1. Kapitel Unternehmensumstrukturierungen und ihre Erscheinungsformen› E. Besonderheiten bei der Umstrukturierung und Privatisierung öffentlich-rechtlicher Rechtsträger
E. Besonderheiten bei der Umstrukturierung und Privatisierung öffentlich-rechtlicher Rechtsträger
130
Alle vorgenannten Gesichtspunkte müssen grundsätzlich auch bei der Umstrukturierung, insbesondere der Privatisierung, öffentlich-rechtlicher Rechtsträger[1] beachtet werden.
1. Kapitel Unternehmensumstrukturierungen und ihre Erscheinungsformen› E. Besonderheiten bei der Umstrukturierung und Privatisierung öffentlich-rechtlicher Rechtsträger› I. Umstrukturierung innerhalb des öffentlichen Dienstes
I. Umstrukturierung innerhalb des öffentlichen Dienstes
131
In diesem Zusammenhang ist zwischen verwaltungsinternen Umstrukturierungen und Privatisierungen zu differenzieren.
1. Erscheinungsformen der Umstrukturierung innerhalb des öffentlichen Dienstes
132
Eine rein verwaltungsinterne Umstrukturierung kann zunächst – vergleichbar der Umstrukturierung von Betrieben – dadurch erfolgen, dass Dienststellen verlegt, zusammengelegt oder aufgelöst werden.[2]
133
Darüber hinaus ist ein Wechsel der öffentlich-rechtlichen Rechtsform denkbar.[3]
134
Beispiel:
Als Vorstufe zu einer Privatisierung wird eine bislang als Regiebetrieb geführte Dienststelle in einen Eigenbetrieb umgewandelt.[4] Dabei bleiben die Arbeitsverhältnisse der Beschäftigten durch das öffentlich-rechtliche Dienstrecht[5] bestimmt.[6] Gleiches gilt nach § 130 BetrVG für das System der betrieblichen Mitbestimmung mit der Folge, dass die Personalvertretungsgesetze des Bundes und der Länder weiterhin Anwendung finden. Diese sehen bei grundlegenden Umstrukturierungen eine Beteiligung der Personalvertretungen vor,[7] die vor allem auf Länderebene durchaus unterschiedlich intensiv ausgestaltet ist: Sie reichen von der Mitbestimmung bis zur bloßen Anhörung des zuständigen Personalrats.[8]

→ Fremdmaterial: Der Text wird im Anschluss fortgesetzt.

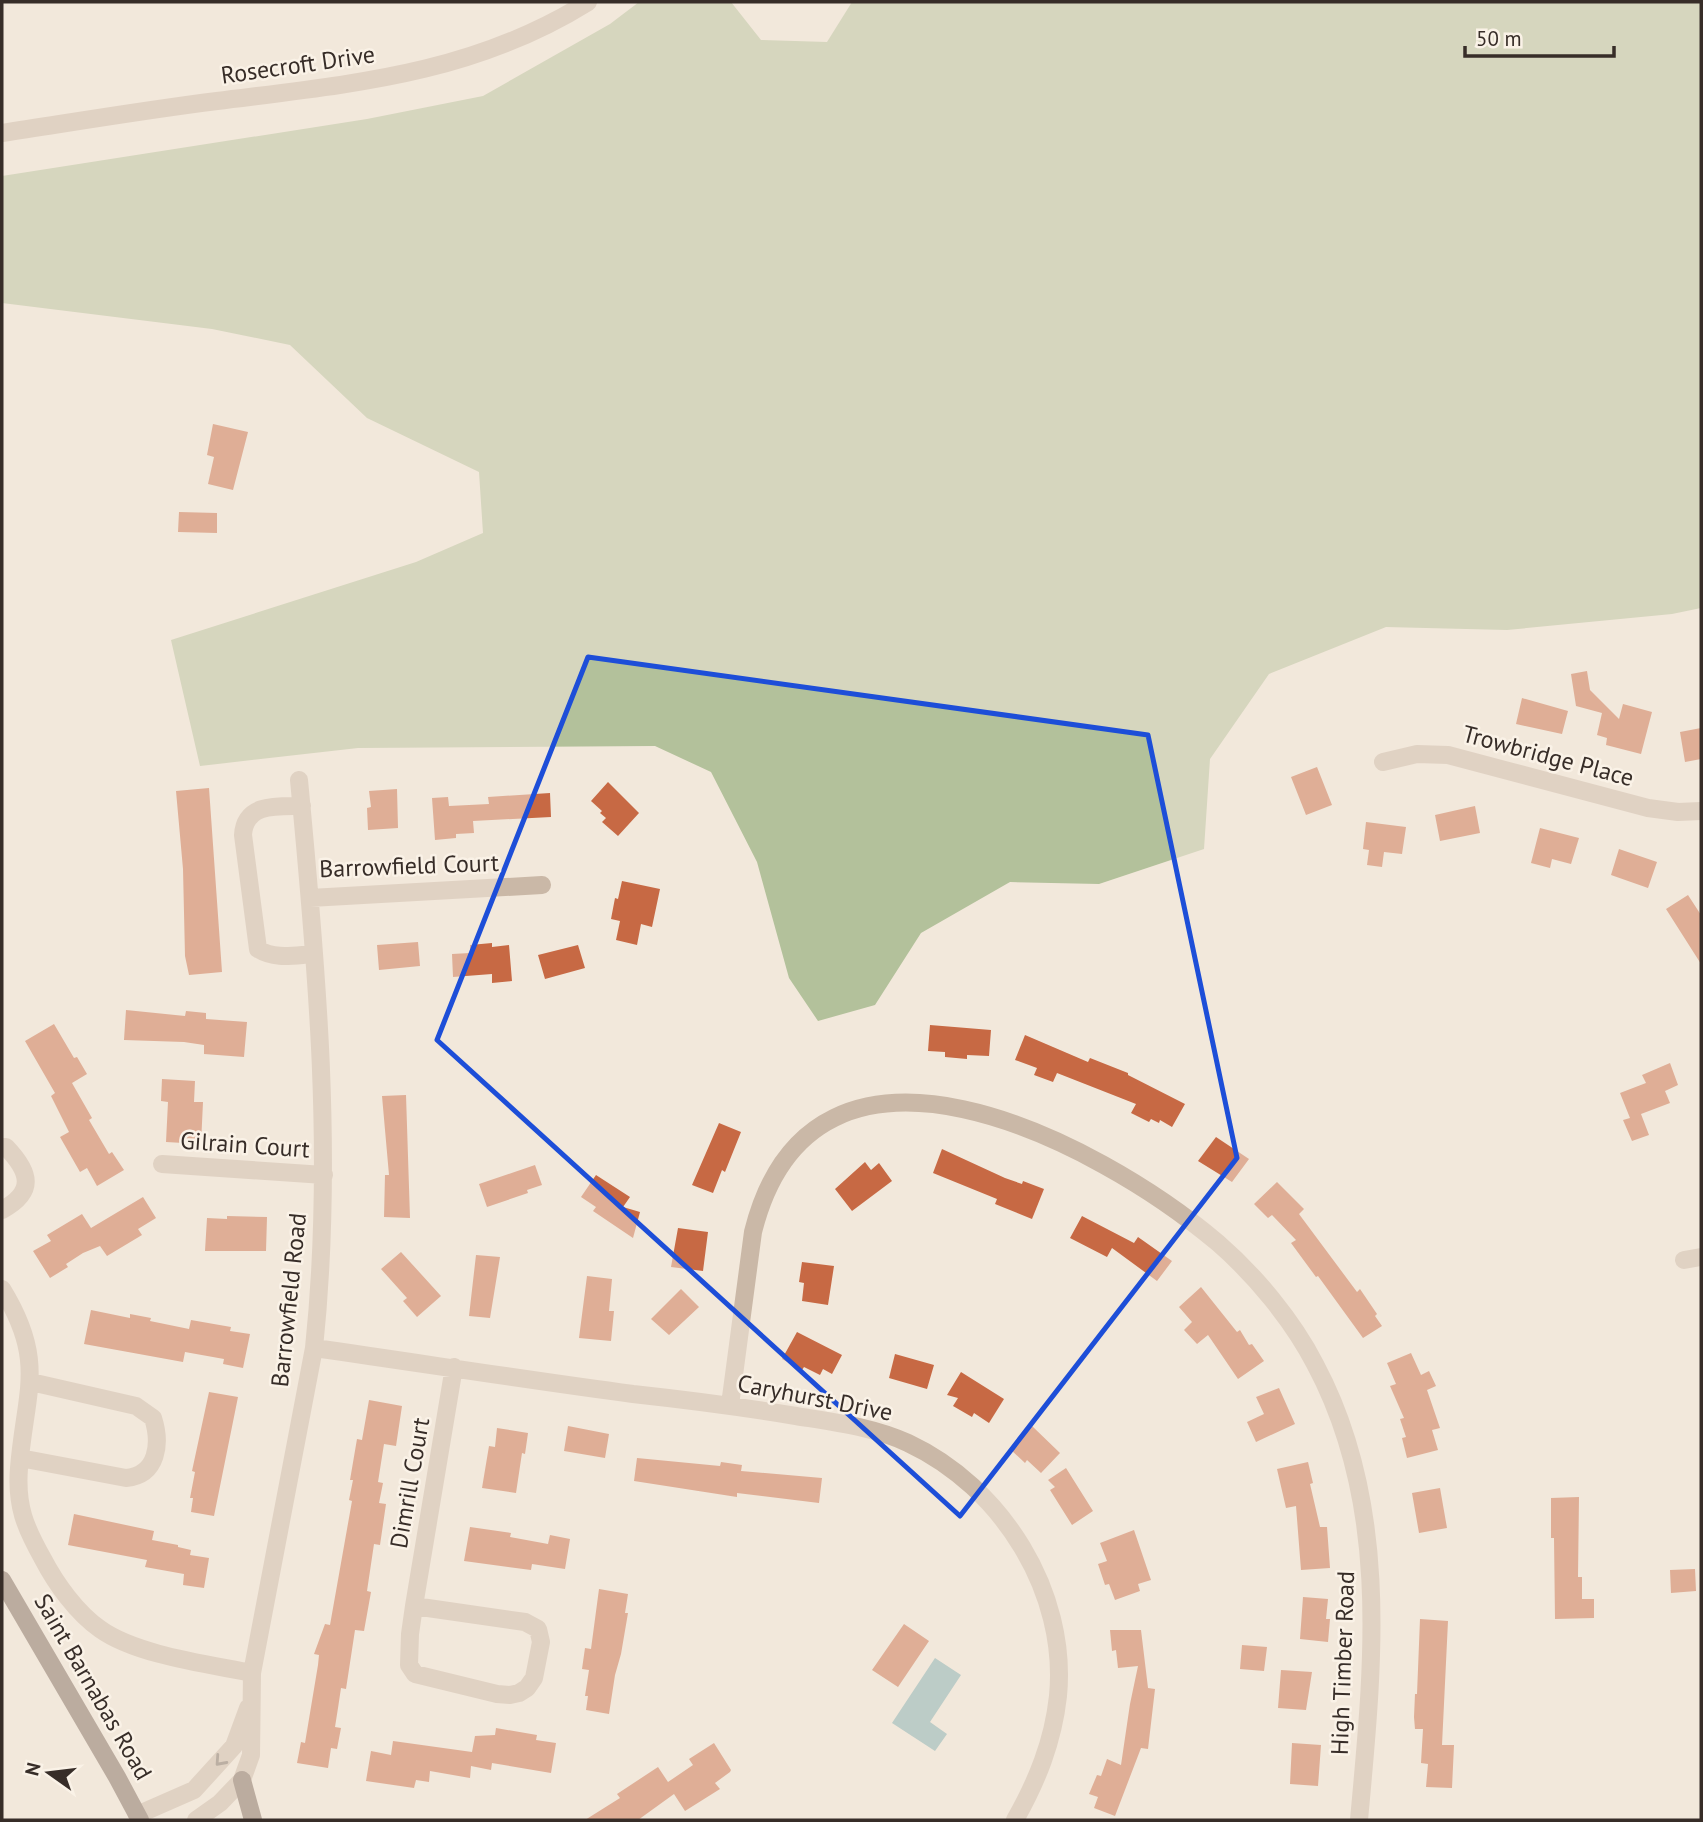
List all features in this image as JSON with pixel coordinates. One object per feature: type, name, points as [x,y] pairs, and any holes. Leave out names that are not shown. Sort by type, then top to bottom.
[{"type":"main road","name":"Saint Barnabas Road","points":[[2,1580],[139,1817]]},
{"type":"main road","points":[[242,1780],[253,1820]]},
{"type":"street","name":"Rosecroft Drive","points":[[2,133],[135,111],[399,76],[479,54],[523,36],[588,2]]},
{"type":"street","name":"Trowbridge Place","points":[[1382,762],[1417,754],[1448,755],[1648,808],[1678,812],[1701,811]]},
{"type":"street","name":"Barrowfield Court","points":[[299,780],[310,898],[542,885]]},
{"type":"street","points":[[302,806],[278,806],[256,811],[248,817],[243,835],[258,949],[266,954],[280,956],[314,954]]},
{"type":"street","name":"Barrowfield Road","points":[[196,1820],[220,1803],[242,1780],[251,1755],[253,1673],[314,1348],[324,1175],[322,1062],[310,898]]},
{"type":"street","name":"High Timber Road","points":[[730,1405],[752,1232],[774,1173],[799,1144],[852,1110],[874,1104],[895,1103],[956,1107],[977,1112],[1020,1125],[1078,1149],[1142,1189],[1219,1244],[1286,1317],[1317,1366],[1347,1438],[1365,1513],[1373,1613],[1367,1738],[1359,1820]]},
{"type":"street","points":[[2,1147],[6,1147],[14,1155],[26,1177],[26,1188],[20,1199],[2,1210]]},
{"type":"street","name":"Gilrain Court","points":[[163,1164],[324,1175]]},
{"type":"street","points":[[2,1289],[28,1346],[31,1382],[20,1458],[19,1502],[26,1525],[51,1573],[87,1618],[110,1636],[187,1660],[253,1673]]},
{"type":"street","name":"Caryhurst Drive","points":[[314,1348],[587,1388],[730,1405],[858,1427],[907,1442],[964,1479],[1008,1524],[1026,1554],[1045,1596],[1055,1637],[1058,1678],[1056,1707],[1043,1764],[1034,1787],[1015,1820]]},
{"type":"street","name":"Dimrill Court","points":[[414,1606],[525,1622],[538,1629],[541,1642],[534,1678],[527,1688],[510,1695],[415,1674],[409,1665],[414,1606],[454,1367]]},
{"type":"street","points":[[20,1458],[126,1478],[137,1477],[149,1468],[158,1438],[153,1418],[136,1406],[31,1382]]},
{"type":"street","name":"Barrowfield Road","points":[[139,1817],[194,1790],[234,1746],[251,1702]]},
{"type":"highlighted area","points":[[588,657],[1148,735],[1237,1158],[960,1516],[437,1040]]},
{"type":"green space","points":[[639,2],[731,2],[761,40],[827,42],[852,2],[1701,2],[1701,608],[1672,614],[1507,630],[1386,627],[1269,674],[1210,759],[1204,849],[1099,884],[1010,882],[921,933],[875,1005],[818,1021],[789,978],[757,862],[711,772],[655,746],[358,748],[200,766],[171,640],[416,562],[483,533],[479,472],[367,418],[290,345],[212,329],[2,303],[2,176],[367,119],[483,96],[610,24]]},
{"type":"water","points":[[935,1658],[961,1675],[930,1722],[947,1734],[935,1751],[892,1723]]},
{"type":"building","points":[[213,424],[248,432],[233,490],[208,484],[214,457],[207,455]]},
{"type":"building","points":[[179,512],[217,513],[217,533],[178,532]]},
{"type":"building","points":[[1587,671],[1590,690],[1619,719],[1623,704],[1652,712],[1641,754],[1606,745],[1607,738],[1597,735],[1602,713],[1576,706],[1571,674]]},
{"type":"building","points":[[1522,698],[1568,711],[1562,734],[1516,724]]},
{"type":"building","points":[[1701,728],[1701,759],[1685,762],[1680,732]]},
{"type":"building","points":[[1317,767],[1332,805],[1306,815],[1291,777]]},
{"type":"building","points":[[608,782],[639,813],[618,836],[602,822],[606,818],[591,801]]},
{"type":"building","points":[[209,788],[222,972],[189,975],[185,956],[183,869],[176,791]]},
{"type":"building","points":[[397,789],[398,828],[368,830],[367,808],[371,807],[369,791]]},
{"type":"building","points":[[550,793],[551,817],[473,821],[474,833],[456,834],[456,838],[435,840],[432,798],[448,797],[449,806],[489,804],[488,797]]},
{"type":"building","points":[[1475,806],[1480,833],[1440,841],[1435,815]]},
{"type":"building","points":[[1366,822],[1406,827],[1402,854],[1384,852],[1382,867],[1367,865],[1369,850],[1363,849]]},
{"type":"building","points":[[1540,828],[1579,838],[1571,864],[1552,859],[1550,868],[1531,863]]},
{"type":"building","points":[[1619,849],[1657,862],[1648,888],[1611,875]]},
{"type":"building","points":[[622,881],[660,889],[652,927],[641,924],[637,945],[616,940],[620,921],[611,919]]},
{"type":"building","points":[[1688,895],[1701,915],[1701,964],[1666,909]]},
{"type":"building","points":[[418,942],[420,966],[379,970],[377,945]]},
{"type":"building","points":[[492,943],[492,947],[509,945],[512,981],[492,983],[492,974],[453,977],[452,954],[470,953],[470,945]]},
{"type":"building","points":[[578,945],[585,968],[545,979],[538,955]]},
{"type":"building","points":[[126,1010],[185,1016],[186,1011],[206,1013],[206,1019],[247,1022],[244,1057],[204,1054],[204,1045],[184,1042],[124,1040]]},
{"type":"building","points":[[54,1024],[87,1074],[72,1083],[92,1118],[89,1120],[109,1154],[112,1152],[124,1170],[97,1186],[87,1168],[80,1172],[60,1137],[69,1132],[51,1096],[55,1093],[25,1041]]},
{"type":"building","points":[[930,1025],[991,1030],[989,1056],[967,1055],[967,1059],[945,1057],[945,1052],[928,1051]]},
{"type":"building","points":[[1025,1035],[1088,1062],[1090,1058],[1128,1073],[1185,1104],[1172,1127],[1160,1120],[1159,1123],[1151,1119],[1149,1122],[1131,1113],[1136,1104],[1057,1073],[1053,1082],[1034,1075],[1037,1068],[1015,1060]]},
{"type":"building","points":[[1670,1063],[1678,1085],[1665,1091],[1670,1103],[1641,1114],[1649,1135],[1632,1141],[1623,1120],[1630,1118],[1620,1093],[1646,1083],[1642,1075]]},
{"type":"building","points":[[162,1079],[195,1081],[194,1102],[203,1102],[201,1144],[166,1142],[168,1102],[161,1101]]},
{"type":"building","points":[[406,1095],[410,1218],[384,1217],[385,1175],[389,1175],[382,1096]]},
{"type":"building","points":[[719,1123],[741,1132],[725,1172],[722,1170],[713,1193],[692,1185]]},
{"type":"building","points":[[1216,1137],[1249,1159],[1232,1182],[1198,1161]]},
{"type":"building","points":[[942,1149],[1005,1178],[1044,1189],[1032,1219],[995,1204],[997,1199],[933,1173]]},
{"type":"building","points":[[865,1162],[871,1170],[879,1163],[892,1181],[852,1211],[835,1189]]},
{"type":"building","points":[[535,1165],[542,1185],[527,1190],[528,1193],[487,1207],[479,1184]]},
{"type":"building","points":[[596,1175],[630,1197],[623,1207],[640,1212],[633,1238],[593,1211],[596,1207],[581,1197]]},
{"type":"building","points":[[1277,1182],[1304,1209],[1299,1214],[1357,1292],[1360,1289],[1382,1326],[1363,1338],[1291,1243],[1296,1240],[1272,1215],[1268,1218],[1254,1204]]},
{"type":"building","points":[[143,1197],[156,1218],[138,1229],[142,1235],[107,1256],[100,1246],[83,1253],[66,1264],[68,1267],[50,1278],[33,1251],[51,1241],[47,1235],[82,1214],[91,1228]]},
{"type":"building","points":[[227,1216],[267,1217],[266,1251],[205,1251],[207,1218],[227,1219]]},
{"type":"building","points":[[1082,1216],[1134,1243],[1138,1237],[1172,1261],[1157,1281],[1112,1248],[1107,1257],[1070,1238]]},
{"type":"building","points":[[678,1228],[708,1232],[703,1271],[671,1267]]},
{"type":"building","points":[[401,1252],[441,1296],[417,1317],[403,1301],[407,1298],[381,1269]]},
{"type":"building","points":[[476,1255],[500,1257],[490,1318],[469,1316]]},
{"type":"building","points":[[802,1262],[834,1266],[828,1305],[802,1301],[804,1283],[799,1282]]},
{"type":"building","points":[[587,1276],[612,1279],[609,1311],[614,1311],[611,1341],[579,1338]]},
{"type":"building","points":[[1201,1287],[1264,1361],[1238,1379],[1208,1335],[1197,1344],[1184,1330],[1192,1322],[1179,1307]]},
{"type":"building","points":[[681,1289],[699,1307],[669,1335],[651,1319]]},
{"type":"building","points":[[91,1310],[130,1318],[130,1314],[151,1318],[150,1321],[189,1329],[191,1320],[231,1327],[230,1331],[250,1334],[243,1368],[223,1364],[224,1359],[185,1352],[183,1362],[84,1344]]},
{"type":"building","points":[[797,1332],[842,1355],[832,1374],[823,1369],[820,1375],[804,1367],[802,1370],[782,1359]]},
{"type":"building","points":[[1411,1353],[1421,1375],[1429,1371],[1436,1386],[1427,1390],[1440,1428],[1432,1430],[1438,1450],[1407,1458],[1402,1438],[1406,1437],[1400,1419],[1404,1418],[1390,1386],[1396,1384],[1387,1363]]},
{"type":"building","points":[[895,1354],[934,1365],[927,1389],[889,1378]]},
{"type":"building","points":[[961,1372],[1004,1399],[989,1423],[974,1413],[972,1417],[953,1406],[958,1398],[947,1395]]},
{"type":"building","points":[[1279,1388],[1295,1424],[1256,1442],[1247,1422],[1264,1414],[1256,1397]]},
{"type":"building","points":[[209,1392],[238,1397],[214,1516],[191,1512],[193,1498],[190,1498],[195,1472],[192,1471]]},
{"type":"building","points":[[369,1400],[402,1406],[396,1446],[384,1444],[378,1482],[383,1483],[379,1503],[386,1504],[380,1545],[374,1544],[367,1591],[371,1592],[364,1631],[355,1630],[346,1689],[341,1688],[335,1727],[341,1728],[337,1749],[331,1748],[328,1768],[297,1763],[301,1742],[305,1743],[318,1665],[319,1655],[314,1654],[325,1624],[330,1625],[352,1501],[349,1500],[353,1480],[350,1480],[357,1439],[362,1440]]},
{"type":"building","points":[[568,1426],[609,1434],[605,1458],[564,1451]]},
{"type":"building","points":[[1032,1426],[1060,1453],[1041,1473],[1010,1449]]},
{"type":"building","points":[[497,1428],[528,1433],[516,1493],[482,1488],[489,1446],[495,1447]]},
{"type":"building","points":[[637,1458],[720,1466],[721,1462],[742,1465],[741,1471],[822,1478],[819,1503],[737,1493],[737,1497],[634,1481]]},
{"type":"building","points":[[1308,1462],[1320,1527],[1327,1527],[1330,1568],[1301,1570],[1296,1506],[1286,1508],[1277,1469]]},
{"type":"building","points":[[1066,1468],[1093,1511],[1072,1525],[1050,1490],[1055,1487],[1048,1480]]},
{"type":"building","points":[[1440,1488],[1447,1528],[1419,1533],[1412,1493]]},
{"type":"building","points":[[1579,1497],[1578,1577],[1582,1577],[1582,1599],[1594,1599],[1594,1618],[1555,1619],[1551,1498]]},
{"type":"building","points":[[74,1514],[154,1531],[152,1540],[178,1545],[191,1550],[190,1555],[209,1558],[204,1588],[183,1585],[184,1574],[145,1567],[147,1560],[68,1545]]},
{"type":"building","points":[[470,1527],[511,1533],[510,1537],[548,1544],[550,1535],[570,1539],[565,1569],[532,1564],[531,1570],[464,1561]]},
{"type":"building","points":[[1134,1530],[1151,1580],[1138,1584],[1140,1591],[1115,1600],[1109,1584],[1105,1585],[1098,1564],[1107,1561],[1100,1543]]},
{"type":"building","points":[[1695,1569],[1696,1591],[1671,1593],[1670,1570]]},
{"type":"building","points":[[599,1589],[628,1594],[625,1613],[628,1613],[609,1714],[586,1710],[589,1670],[582,1669],[585,1648],[591,1649]]},
{"type":"building","points":[[1303,1597],[1328,1599],[1328,1642],[1300,1639]]},
{"type":"building","points":[[1420,1619],[1448,1621],[1442,1745],[1454,1745],[1452,1788],[1426,1787],[1428,1764],[1421,1763],[1423,1729],[1415,1729],[1414,1717]]},
{"type":"building","points":[[904,1624],[929,1641],[898,1687],[872,1670]]},
{"type":"building","points":[[1110,1630],[1141,1630],[1148,1688],[1155,1689],[1148,1749],[1141,1748],[1115,1816],[1094,1808],[1098,1797],[1089,1794],[1097,1775],[1101,1776],[1107,1759],[1121,1765],[1138,1666],[1118,1668],[1116,1650],[1112,1651]]},
{"type":"building","points":[[1242,1645],[1267,1647],[1264,1671],[1240,1669]]},
{"type":"building","points":[[1281,1670],[1312,1672],[1306,1710],[1278,1708]]},
{"type":"building","points":[[496,1728],[537,1735],[536,1740],[556,1743],[551,1773],[492,1763],[491,1770],[471,1766],[470,1778],[430,1771],[429,1782],[416,1780],[414,1788],[366,1781],[371,1751],[391,1755],[393,1741],[472,1752],[475,1736],[495,1735]]},
{"type":"building","points":[[714,1743],[731,1770],[715,1783],[720,1789],[685,1811],[674,1794],[638,1820],[585,1820],[620,1798],[617,1794],[658,1767],[668,1782],[693,1765],[689,1759]]},
{"type":"building","points":[[1292,1743],[1321,1745],[1318,1786],[1290,1784]]}]
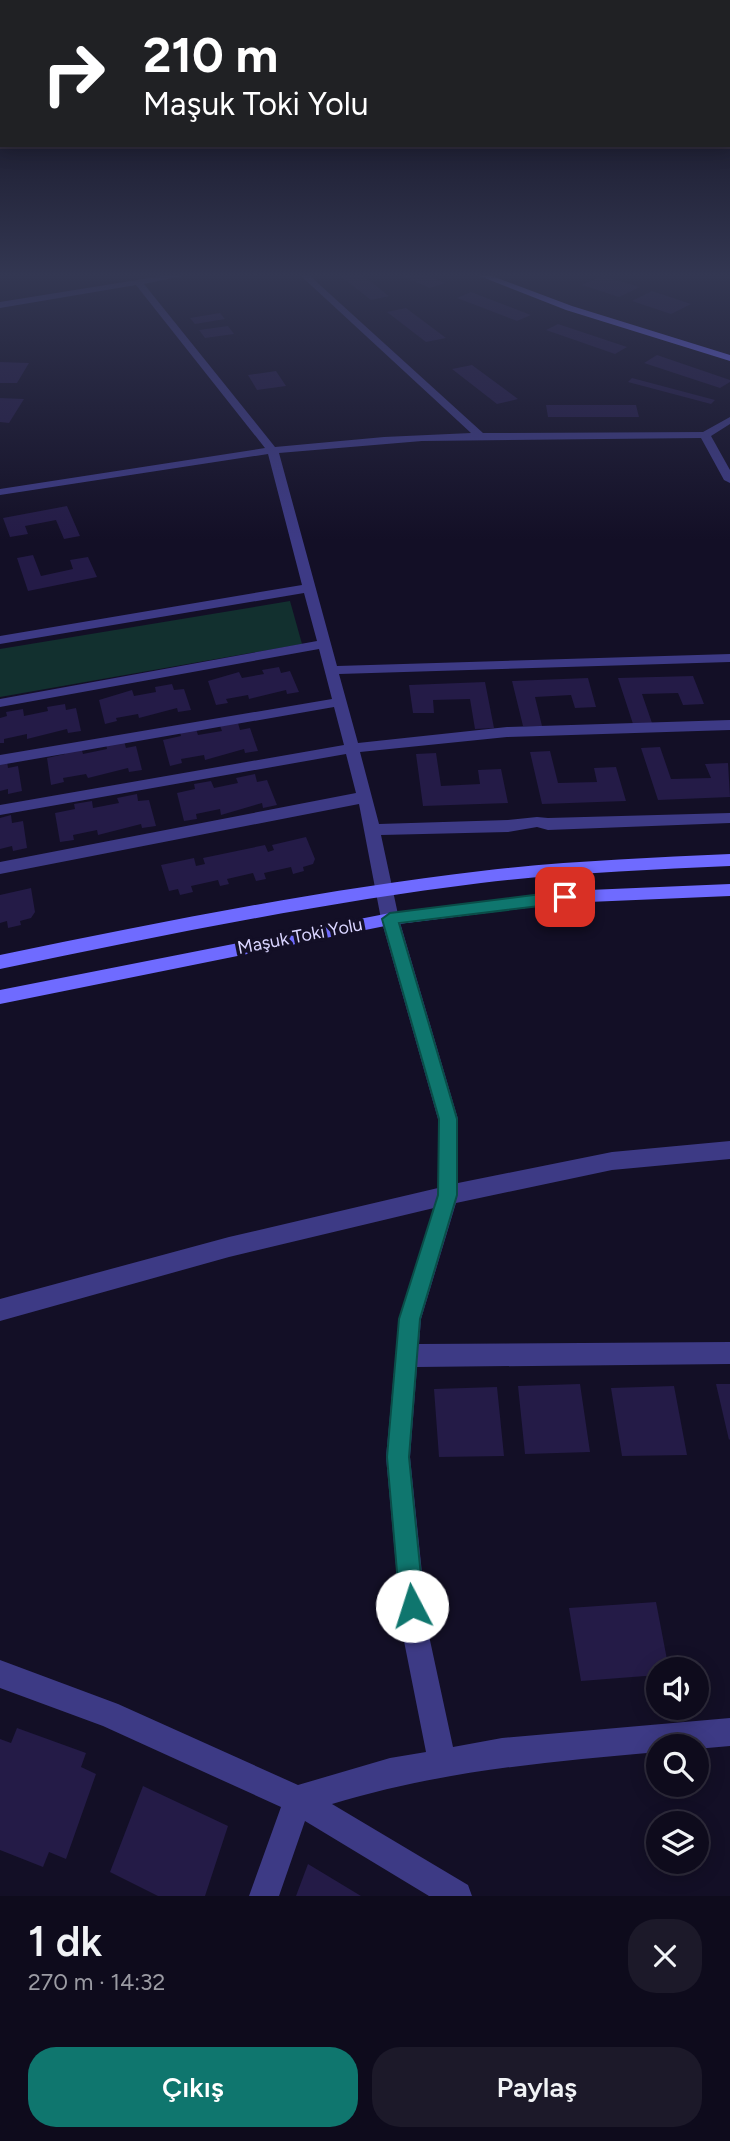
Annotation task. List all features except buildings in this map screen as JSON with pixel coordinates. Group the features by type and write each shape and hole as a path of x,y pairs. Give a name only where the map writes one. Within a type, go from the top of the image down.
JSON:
{"main road":[{"path":"0,962 204,920 482,876 730,860"},
{"name":"Maşuk Toki Yolu","path":"0,997 390,919 565,897 730,890"}],"street":[{"path":"203,363 273,451 365,797 390,919 448,1119 448,1195 410,1319 398,1457 415,1631 442,1763"},
{"path":"401,363 481,437"},
{"path":"0,492 273,451 383,440 559,434 705,435 730,420"},
{"path":"705,435 730,480"},
{"path":"0,640 310,588"},
{"path":"0,703 325,644"},
{"path":"332,670 730,658"},
{"path":"0,760 340,702"},
{"path":"0,810 352,748 507,732 730,725"},
{"path":"0,868 365,797"},
{"path":"372,830 508,826 537,822 548,824 570,821 730,818"},
{"path":"0,1310 229,1247 448,1195 612,1161 730,1150"},
{"path":"407,1356 730,1353"},
{"path":"0,1674 108,1714 298,1800 457,1896"},
{"path":"298,1800 390,1772 502,1752 730,1732"},
{"path":"264,1896 298,1800"}],"green space":[{"path":"290,601 302,644 0,697 0,649"}],"route":[{"path":"412,1606 398,1457 410,1319 448,1195 448,1119 390,919 565,897"}]}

2. Betriebsübergang i.S.d. § 613a BGB
135
Auch eine verwaltungsinterne Umstrukturierung kann mit einem Betriebs(teil)übergang i.S.d. § 613a BGB verbunden sein. Denn die insoweit erforderliche wirtschaftliche Einheit[9] kann auch vorliegen, wenn eine öffentliche Verwaltung identitätswahrend übergeht.[10] Nicht anwendbar ist § 613a BGB allerdings, soweit eine Behörde oder sonstige Dienststelle, die hoheitliche Tätigkeiten ausübt, in Rede steht.[11] Soweit § 613a BGB eingreift, gelten Abs. 1 Satz 2 bis 4 für Tarifverträge unmittelbar und für Dienstvereinbarungen – das öffentlich-rechtliche Pendant zur Betriebsvereinbarung – nach h.M. entsprechend,[12] soweit die Einheit nicht identitätswahrend übertragen wird, sodass § 613a Abs. 1 Satz 2 bis 4 BGB als „Auffangregelung“[13] nicht eingreift und die Dienstvereinbarung kollektivrechtlich fortgilt.[14]
136
Das Schicksal von (Gesamt-)Personalräten hängt bei derartigen Umstrukturierungen von der jeweiligen bundes- bzw. landesgesetzlichen Regelung ab: Ein allgemeines Übergangsmandat analog § 21a BetrVG existiert nicht.[15] Bis zur vollständigen Abwicklung einer Dienststelle verbleibt dem Personalrat lediglich ein Restmandat.[16]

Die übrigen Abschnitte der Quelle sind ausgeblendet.